O presidente explicou que seu governo está analisando se há “gasto exagerado”, sem considerar o nervosismo do mercado

O presidente Luiz Inácio Lula da Silva (PT) questionou nesta quarta-feira (26) a necessidade de cortes de gastos para equilibrar as contas públicas, sugerindo que o problema poderia ser resolvido com o aumento da arrecadação. Em entrevista ao portal UOL, Lula afirmou: “O problema não é que tem que cortar. Problema é saber se precisa efetivamente cortar ou se precisa aumentar a arrecadação. Temos que fazer essa discussão.”

Lula explicou que seu governo está analisando se há “gasto exagerado”, mas essa análise está sendo conduzida sem considerar o nervosismo do mercado. A pressão para cortes de gastos aumentou recentemente devido à crescente desconfiança dos investidores sobre o compromisso do governo em garantir o equilíbrio fiscal.

O ministro da Fazenda, Fernando Haddad, tem reiterado que o objetivo do governo é evitar cortes que afetem os trabalhadores e os mais pobres, um discurso também utilizado por Lula. A possibilidade de alterar as regras do arcabouço fiscal para acomodar o crescimento das despesas obrigatórias ganhou destaque após um encontro de Haddad com representantes de instituições financeiras em 7 de junho.
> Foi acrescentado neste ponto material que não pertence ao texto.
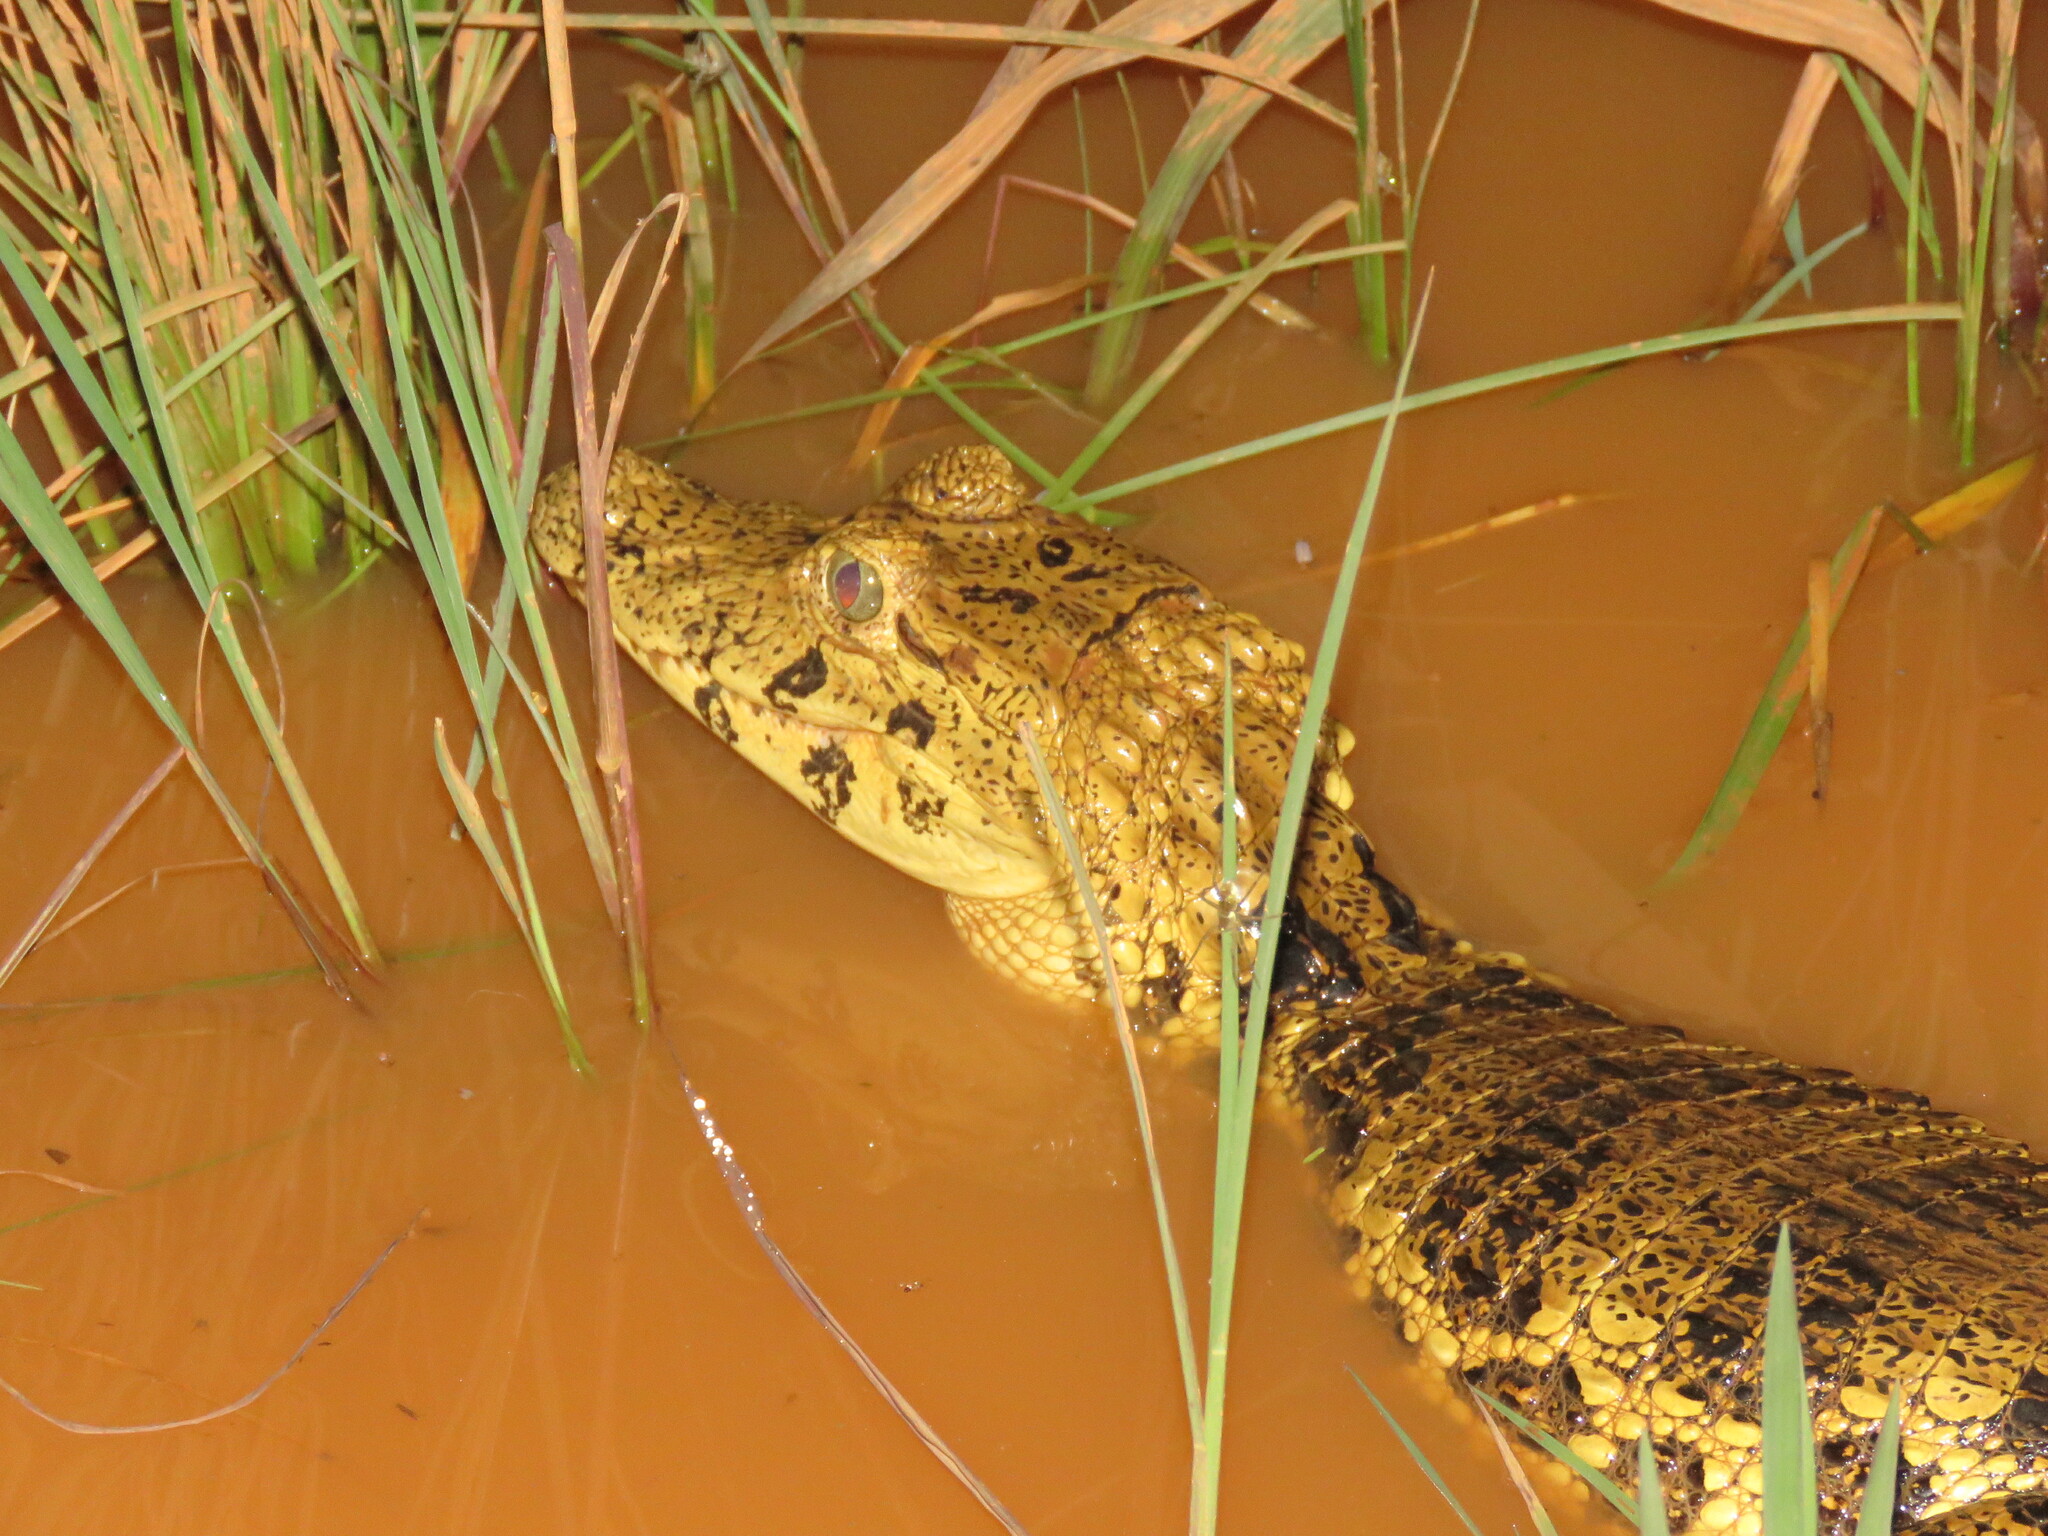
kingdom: Animalia
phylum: Chordata
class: Crocodylia
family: Alligatoridae
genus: Caiman
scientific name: Caiman yacare
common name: Yacare caiman
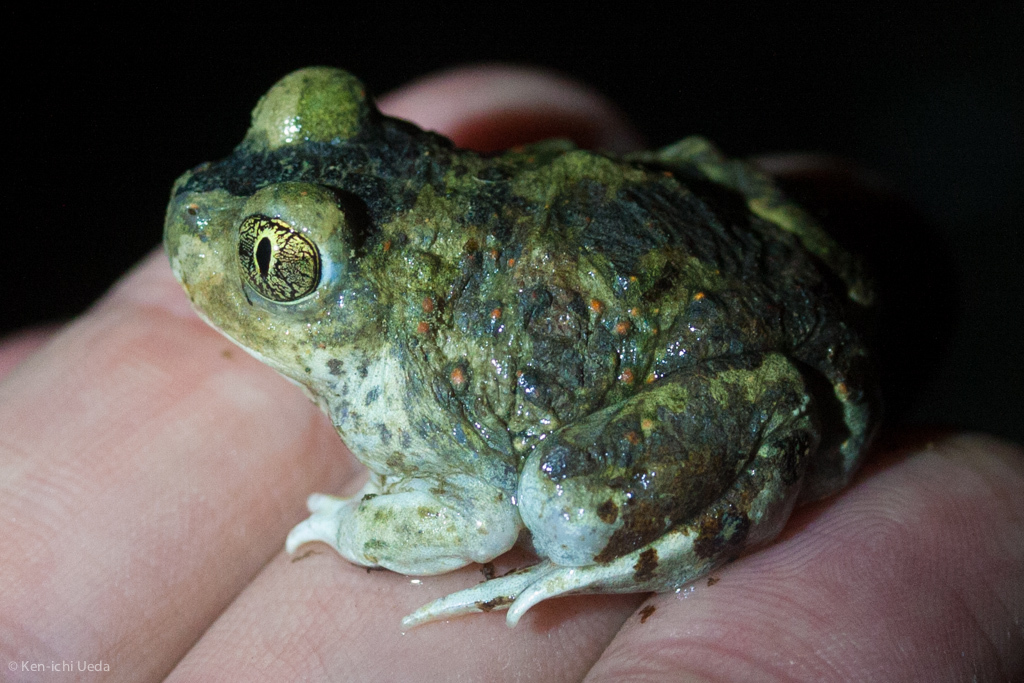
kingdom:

A rejeição pelo Congresso da medida provisória que restringia o uso de créditos do PIS/Cofins para financiar a desoneração da folha de pagamento das empresas de 17 setores e municípios aumentou a preocupação. A interpretação é que a agenda de ajuste fiscal de Haddad, focada no aumento da arrecadação, está esgotada.

Lula também descartou qualquer medida de benefícios fiscais para o setor automobilístico, argumentando que é necessário fortalecer “produção e venda”. Ele defendeu uma revisão de alguns tributos, como os relacionados à carne, propondo uma diferenciação entre o consumo das classes mais altas e o das mais humildes. “Tem a carne que é consumida só por gente de padrão alto e a carne que o povo consome. Então, você pode fazer a separação”, explicou.

O presidente destacou que a inflação está controlada no país e afirmou que tem divergências com o ministro Haddad. “Haddad é uma pessoa muito importante para mim e para o país. E eu quero muito bem ao Haddad. Obviamente, nós temos divergências. Eu nem sempre comungo com tudo o que o Haddad pensa e quero que ele não comungue com tudo que eu penso. Isso é saudável”, afirmou Lula. Ele reforçou a confiança em Haddad e no ministro-chefe da Casa Civil, Rui Costa.

Esses comentários refletem a busca de Lula por um equilíbrio entre cortes de gastos e aumento da arrecadação, enquanto mantém a atenção às necessidades dos mais pobres e controla a inflação.